Benedetto — Théo, tu possèdes cette sensibilité. Tu perçois la forêt différemment car tu entends les murmures de la nature et même les confidences des arbres. Peu d’êtres peuvent prétendre voir cela. Ce n’est pas de la solitude, c’est une vision unique.
Théo (hésitant.) — Mais alors, pourquoi je me sens si différent ? Pourquoi les autres enfants ne veulent-ils pas comprendre ce monde-là ?
Benedetto (réfléchissant.) — Souvent, les humains cherchent ce qu’ils connaissent déjà. Ils oublient qu’il existe les mondes cachés, les univers intérieurs qu’on ne découvre qu’en écoutant avec le coeur. Toi et moi, on est amis parce que tu écoutes avec ton coeur. Et moi, je suis là pour te rappeler que cette différence est une force, pas une faiblesse.
Théo (souriant légèrement.) — Tu sais, Benedetto, chaque fois que je te parle, tout devient plus clair. Comme si, au fond, j’étais fait pour voir le monde un peu autrement.

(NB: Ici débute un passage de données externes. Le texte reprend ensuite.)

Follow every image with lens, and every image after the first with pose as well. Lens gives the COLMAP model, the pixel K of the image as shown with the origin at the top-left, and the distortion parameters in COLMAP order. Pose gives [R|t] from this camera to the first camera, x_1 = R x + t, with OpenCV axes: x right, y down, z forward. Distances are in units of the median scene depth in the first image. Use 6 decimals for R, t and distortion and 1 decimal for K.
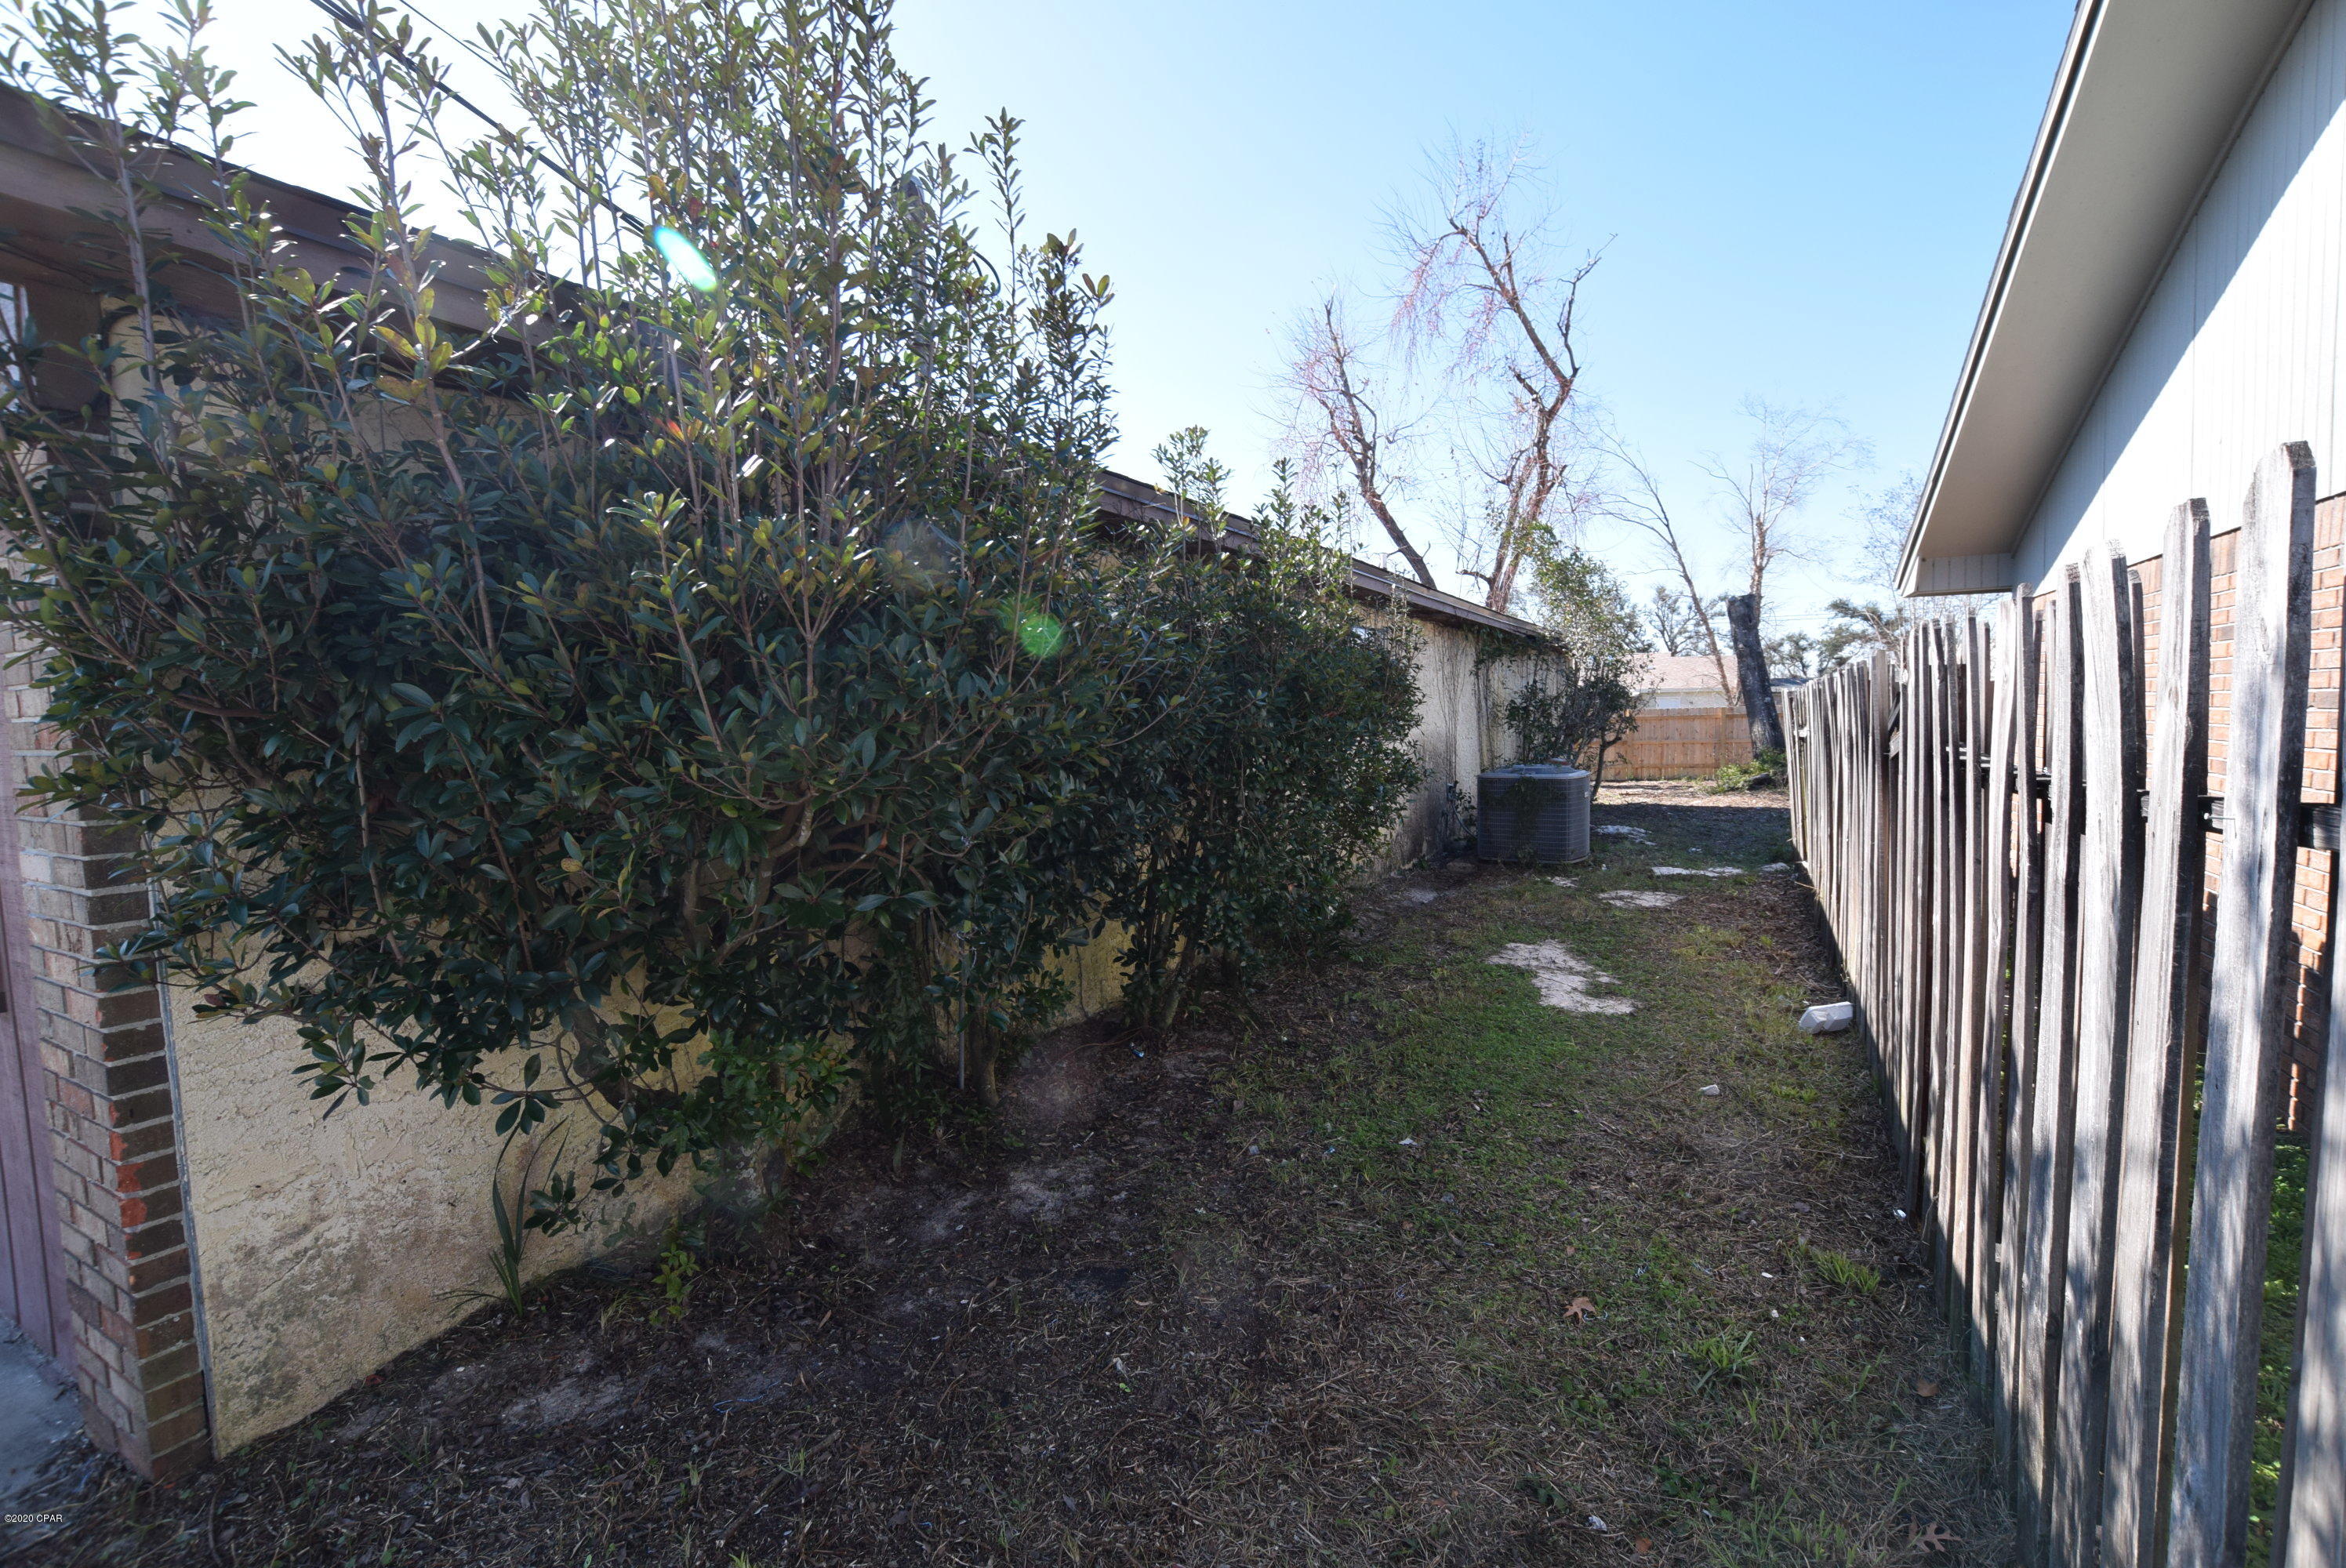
lens RADIAL K [[1029.2, 0, 1173.0], [0, 1029.2, 784.0], [0, 0, 1]] dist [-0.008302, 0.000201]
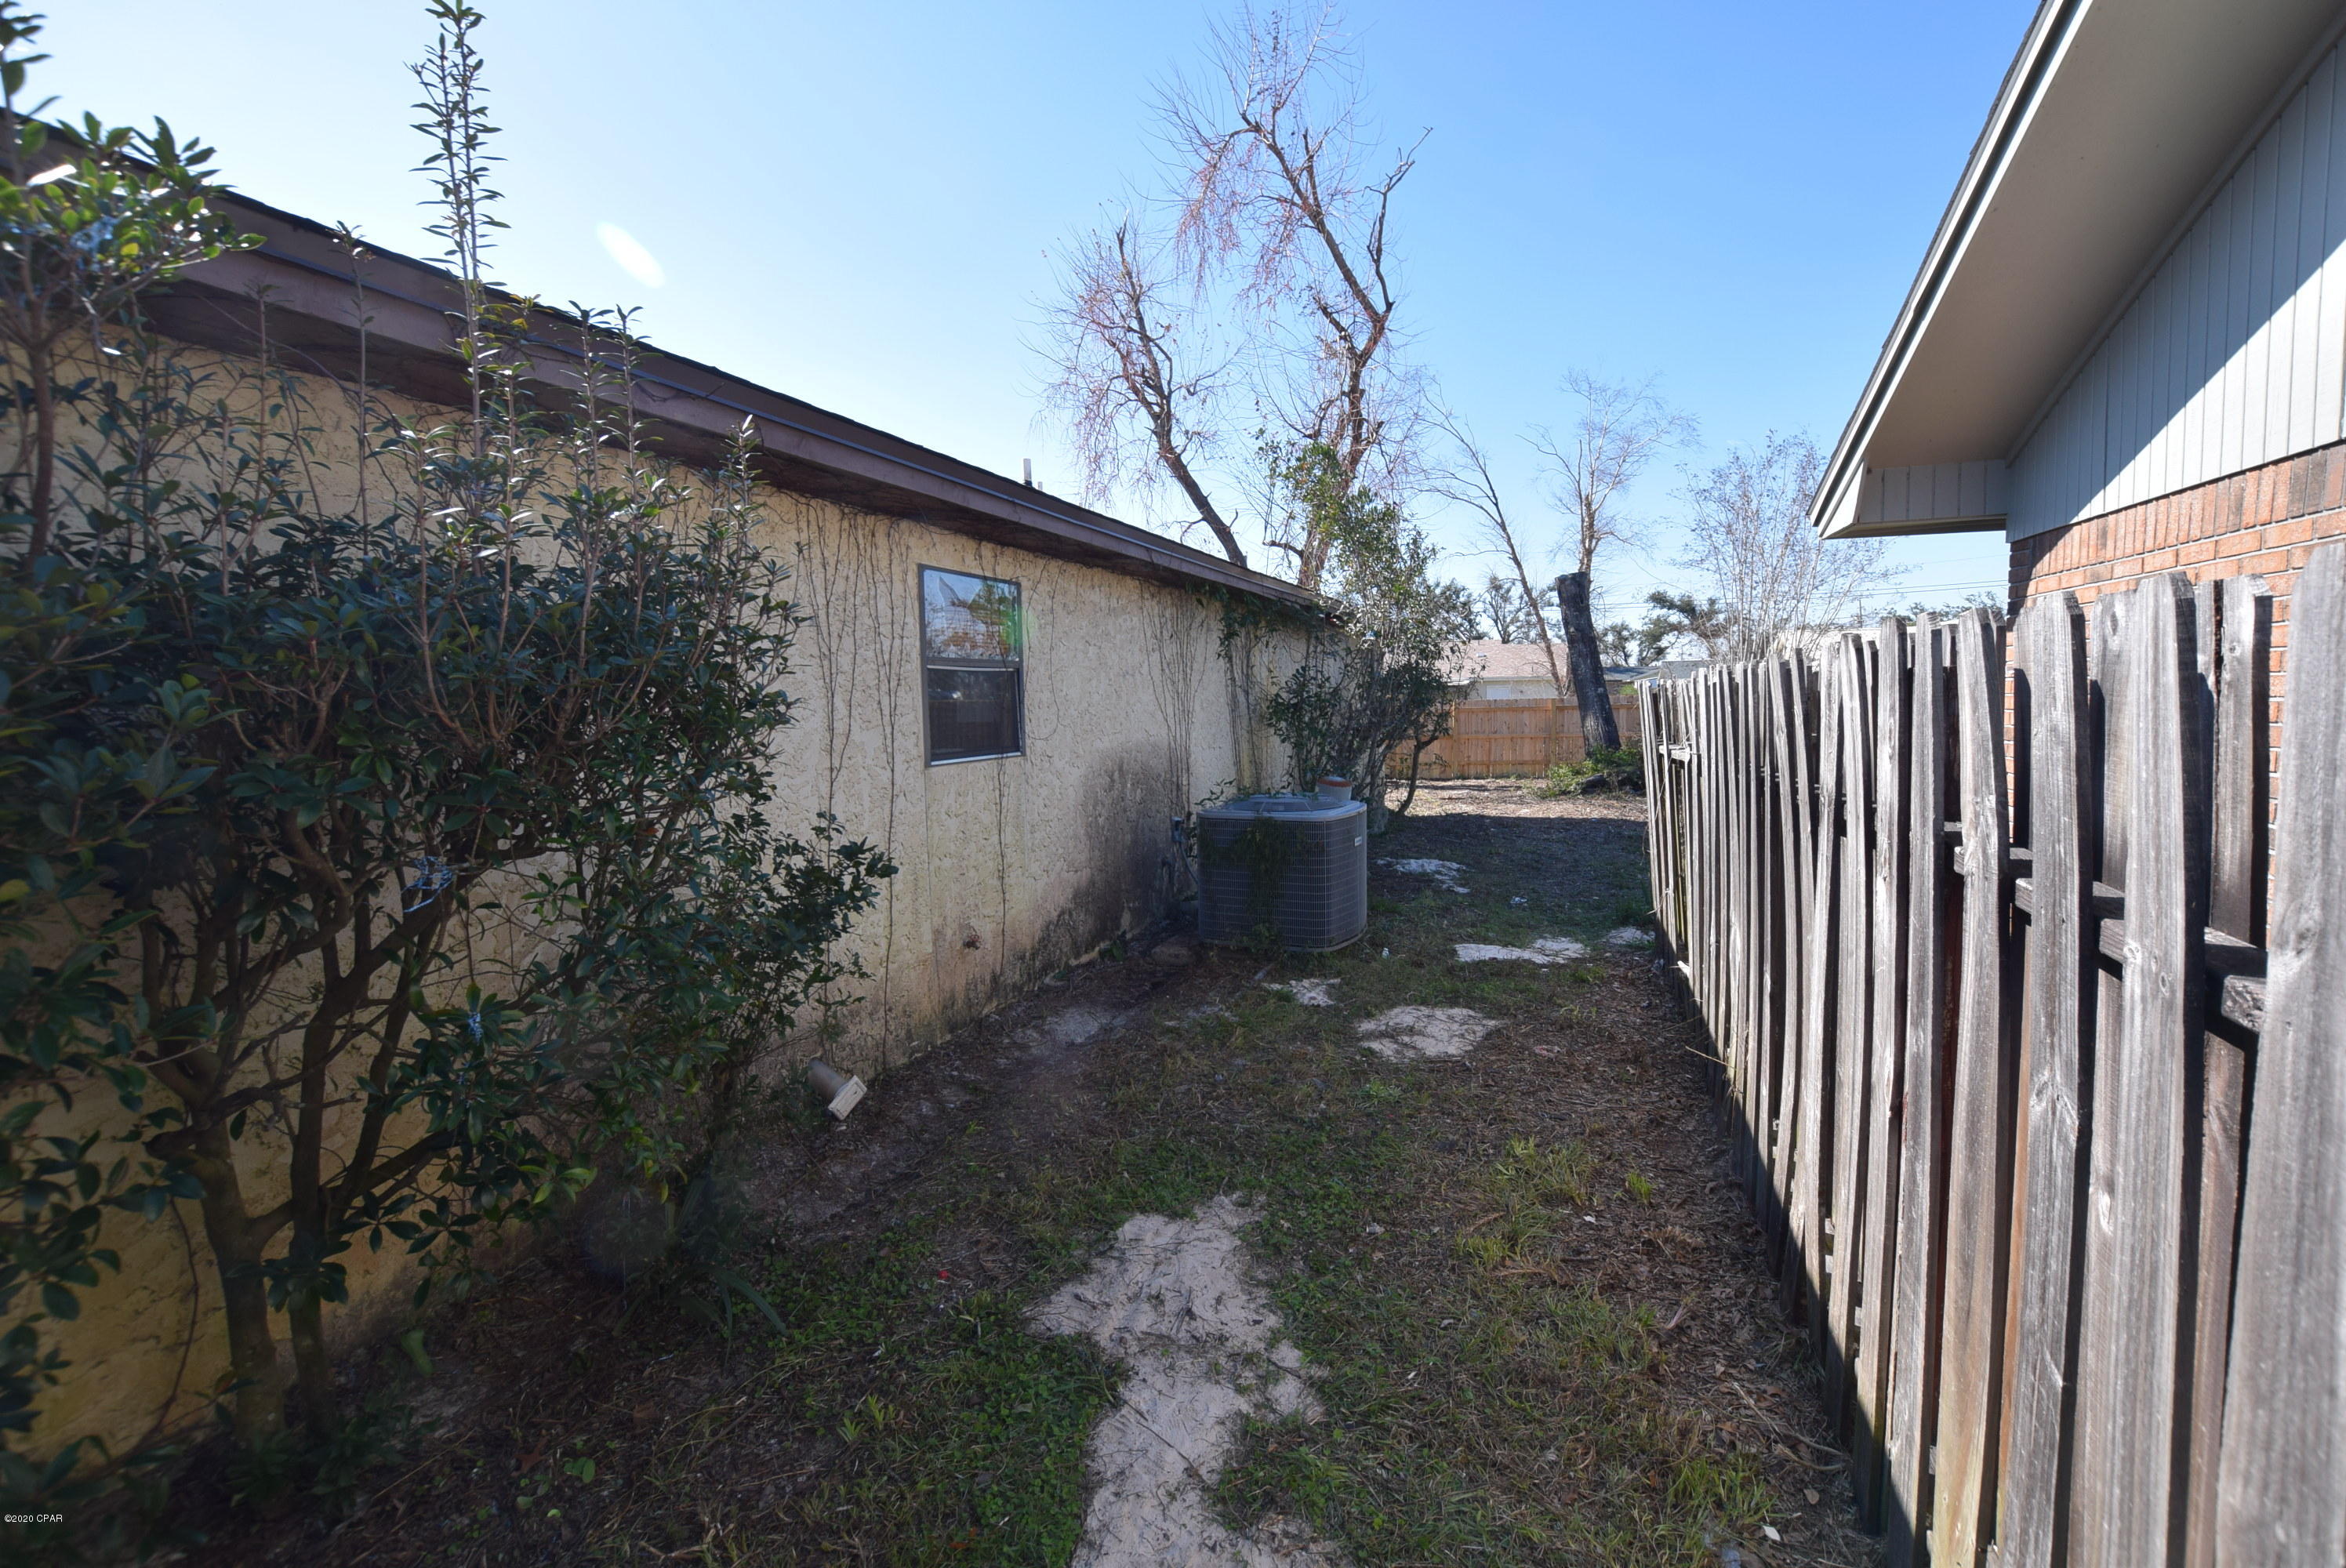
lens RADIAL K [[1019.7, 0, 1173.0], [0, 1019.7, 784.0], [0, 0, 1]] dist [-0.001368, 0.000179]
pose [[0.990822, -0.012378, 0.134607, 0.080744], [0.010650, 0.999851, 0.013549, -0.014626], [-0.134755, -0.011991, 0.990806, 0.151872]]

Benedetto — N’oublie jamais cela, Théo. Peu importe si les autres comprennent ou non. Tant que tu restes fidèle à ta vision et à tes émotions, tu trouveras ta place dans ce monde. Et moi, je serai toujours là, dans le silence de la forêt, pour te rappeler qui tu es.
(Théo se rapproche et pose tendrement sa main contre l’écorce de Benedetto. La lumière s’adoucit puis le rideau se ferme.)